That result was totally unexpected. It also means Itokawa has survived almost an order of magnitude longer than its monolith counterparts.
Such an astonishingly long survival time for an asteroid is attributed to its shock-absorbent nature. Due to being a rubble pile, Itokawa is around 40% porous. In other words, almost half of it is made of voids, so constant collisions will simply crush the gaps between the rocks, instead of breaking apart the rocks themselves.
So, Itokawa is like a giant space cushion.
This result indicates rubble pile asteroids are much more abundant in the asteroid belt than we once thought. Once they form, they appear to be very hard to destroy.

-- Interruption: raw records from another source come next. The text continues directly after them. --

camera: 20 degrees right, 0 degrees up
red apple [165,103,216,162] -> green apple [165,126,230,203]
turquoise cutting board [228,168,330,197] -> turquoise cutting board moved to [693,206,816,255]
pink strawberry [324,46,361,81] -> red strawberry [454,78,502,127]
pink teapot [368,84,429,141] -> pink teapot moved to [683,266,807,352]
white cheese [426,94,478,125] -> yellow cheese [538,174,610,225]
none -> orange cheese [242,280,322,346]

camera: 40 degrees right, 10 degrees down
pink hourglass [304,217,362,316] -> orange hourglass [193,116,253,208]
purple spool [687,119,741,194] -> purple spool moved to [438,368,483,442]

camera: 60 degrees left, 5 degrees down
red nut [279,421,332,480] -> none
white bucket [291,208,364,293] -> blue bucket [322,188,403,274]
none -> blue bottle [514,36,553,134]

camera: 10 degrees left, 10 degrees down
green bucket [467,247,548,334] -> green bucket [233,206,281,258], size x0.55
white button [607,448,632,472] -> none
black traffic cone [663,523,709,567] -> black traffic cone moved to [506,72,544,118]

This information is critical to prevent any potential asteroid collision with Earth. While the DART mission was successful in nudging the orbit of the asteroid it targeted, the transfer of kinetic energy between a small spacecraft and a rubble pile asteroid is very small. This means they are naturally resistant to falling apart if impacted.
Therefore, if there was an imminent and unforeseen threat to Earth in the shape of an incoming asteroid, we’d want a more aggressive approach. For example, we may need to use the shockwave of a nuclear blast in space, since large explosions would be able to transfer much more kinetic energy to a naturally cushioned rubble pile asteroid, and thus nudge it away.
Should we actually test a nuclear shock wave approach, then? That is an entirely different question.